A Time to Speak – Envisioning a ‘loving environment’ for mother and child

Albert Einstein wrote:  “Our task must be to free ourselves from this prison of self-absorption by widening our circle of compassion to embrace all living creatures and the whole nature in its beauty. Nobody is able to achieve this completely, but the striving for such achievement is in itself a part of the liberation, and a foundation for inner security.”   

Abortion has become technologically perfected and legally sanctioned since 1973.  Since the legalization of the procedure via Roe vs. Wade, the number of reported abortions in the United States to date is nearly 70 million.  The number of potential lives lost in 2017 is an estimated 800,000.

While abortion-on-demand has become somewhat commonplace in our high tech culture, it is still regarded by a significant number of  Americans as morally unacceptable, or a wrongful  “quick fix antidote” to a series of more complex social challenges. 

The jolting news of an unexpected and/or unwanted pregnancy may require the need for competent counsel, it should not prompt a “quick fix” mentality.  Abortion does not solve the social conditions that would drive a woman to choose such a desperate, and often violent act upon herself and her baby-to-be.

Whether the decision to have an abortion is due to:  (1) socio-economic stress;  (2) an imaginative recourse for the salvation of one’s own, private American dream;  (3)  an impulse of insecurity at the thought of bringing a child to full term, or the subsequent inconvenience of offering for the child a lifetime of care; or (4) a chosen means of population control, — other than for the life of the mother — abortion-on-demand is a demoralizing procedure that is not a cure for the challenges a woman faces in our society.   

There are healthier alternatives to abortion — even in the glaring reality of life’s challenges that we all must reckon with every day. (No one ever concedes that raising a child is EVER easy.) 

Martin Luther King, Jr. envisioned  “the beloved community … to create a society in which all will be able to live together as [family] and respect the dignity and worth of all human personality.” If “personality” begins in the DNA of merging cells, then even the life-in-process within the womb is deserving of our “respect for her/his dignity and worth,”  and the embrace of a “beloved community.”

Is the choice to abort-on-demand an undeniably human fetus, the most loving thing we can offer?

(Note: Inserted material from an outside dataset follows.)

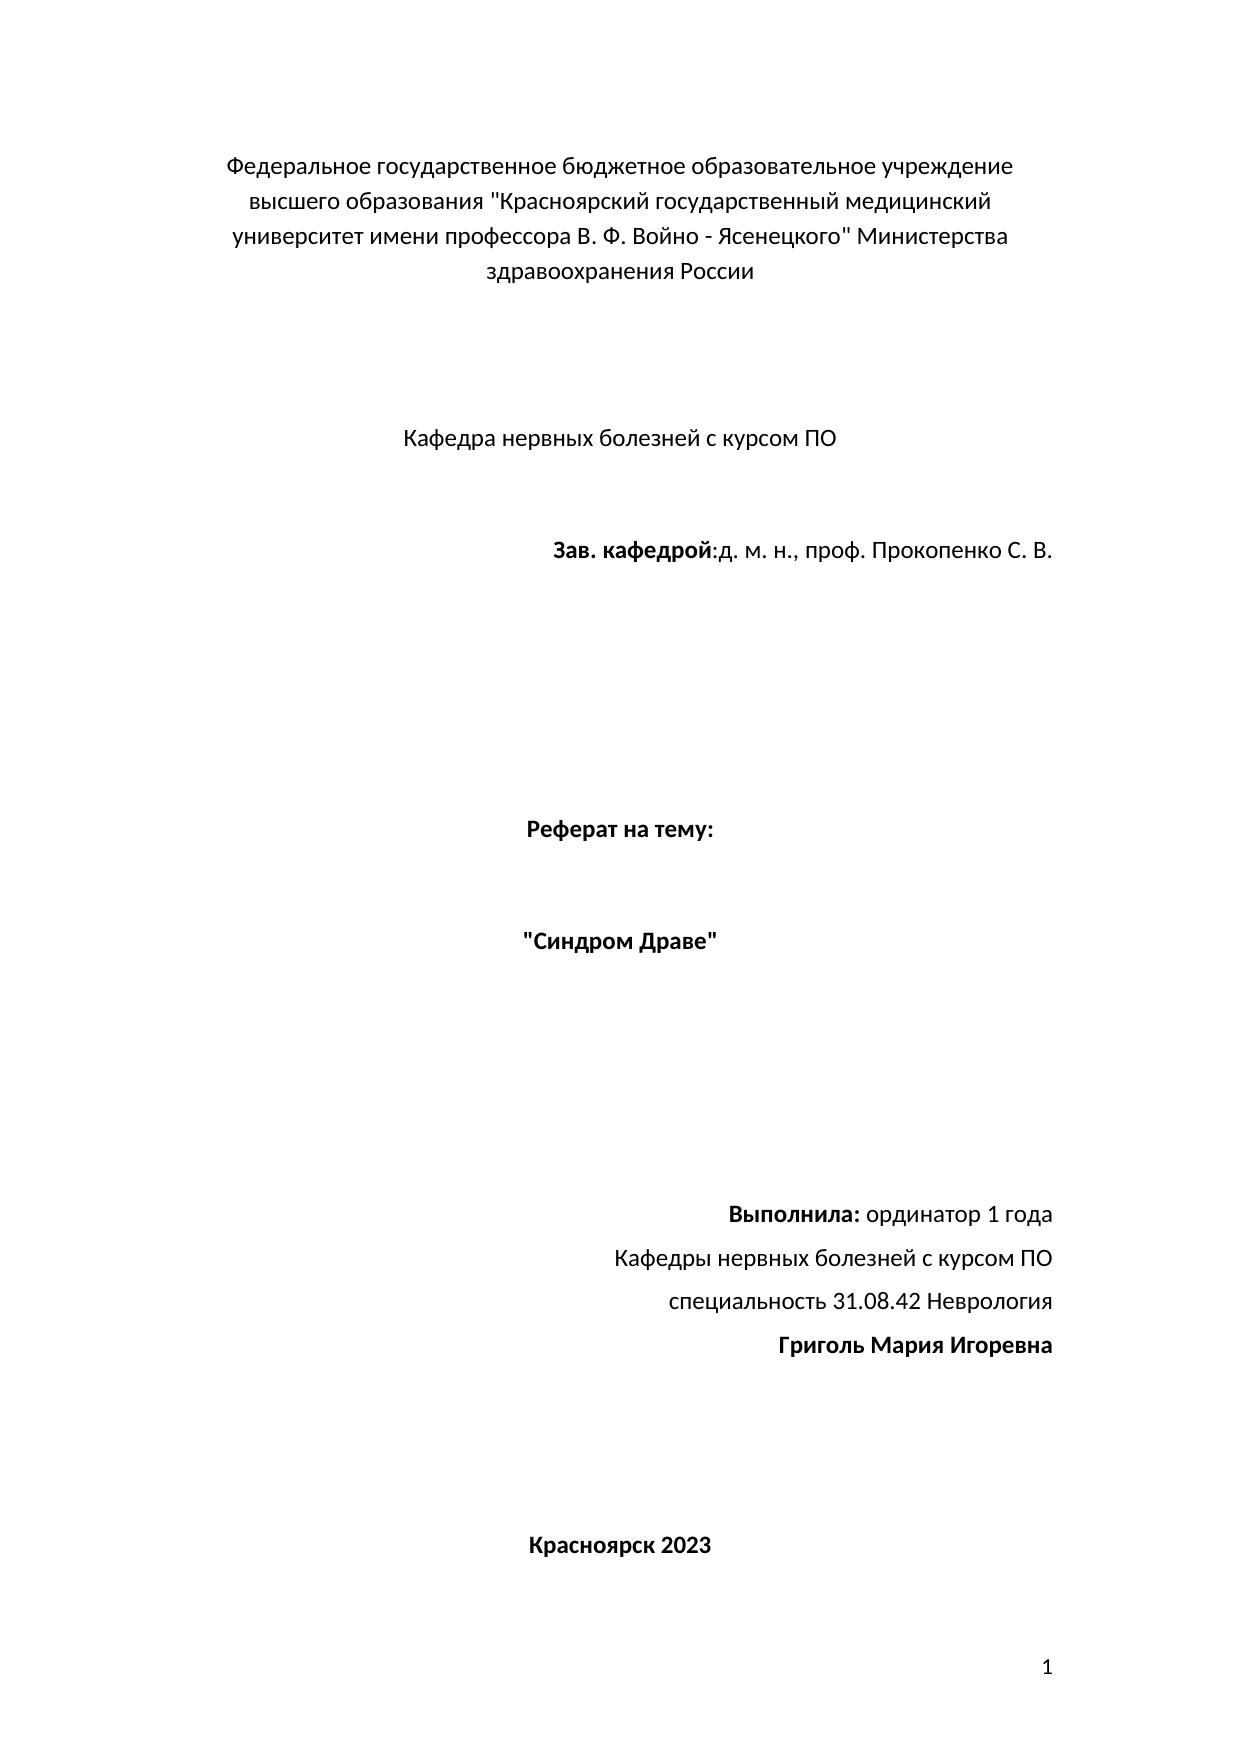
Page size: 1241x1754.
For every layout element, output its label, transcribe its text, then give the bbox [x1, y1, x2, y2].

Thomas Merton’s challenge continues: “corrupt forms of love wait for the neighbor to ‘become a worthy object of love’ before actually loving him.”

Or, when does that life within the womb become a “worthy object of love?”   Could there be a sacredness about simply loving the vulnerable developing child without yet knowing her/his name?

If anything in this world is sacred, certainly the awe-inspiring processes of human life-time must be.

If we are to be fully human ourselves, we must affirm the processes that deepen our experience called life and our mutual quest for the fullest spectrum of the “beloved community.” 

In computer terminology, the word “default” refers to the response a computer is programmed to have unless the user instructs it to do something different. Has our society so de-evolved  to the level of personal privilege that abortion has become the “default” for an unexpected or unwanted pregnancy? 

We can choose the most politically correct language, but the result is still the same. No matter how life-in-process is labeled, a unique, DNA-designed embryo, a fetus, or a baby-on-the way, after an abortion, “Somebody who should have been born, is gone,” as Anne Sexton put it in her poem “The Abortion.”

Dr. Elizabeth Blackwell, abolitionist, activist for women’s rights, and the first woman in the U.S. to earn a medical degree wrote:

“Look at the first faint gleam of life, the life of the embryo, the commencement of human existence. We see a tiny cell, so small it may be easily overlooked; it is a living cell; it contains a power progressive growth, according to laws, towards a definite type, that we can only regard with reverent admiration.

“Leave it in its natural home, tended by the rich life of the healthy maternal organism, and it will grow steadily into the human type; in no other by any possibility.”

In the pro-life movement, there is compassion both for the woman and for her child. Over 50 pregnancy care centers have been established in Kentucky since 1973 — offering hope and a way-out-of-no-way for women — except abortion by default.

The most profound admonition of any ideology is the respect for human life.  Although abortion may be technologically perfected and culturally acceptable, there remains a tension regarding that violent procedure and the better good for a progressive society.

In 2018, “beating hearts for life” are investing in offices for insightful counseling, homes for destitute families, and joining in the call for affordable adoption services. We articulate a vision of a loving environment into which all children may be welcome in a community rightly called “beloved.”

Dr. Brian Shoemaker is the executive associate director the Kentucky Right to Life Association and a member of St. Stephen Anglican Church.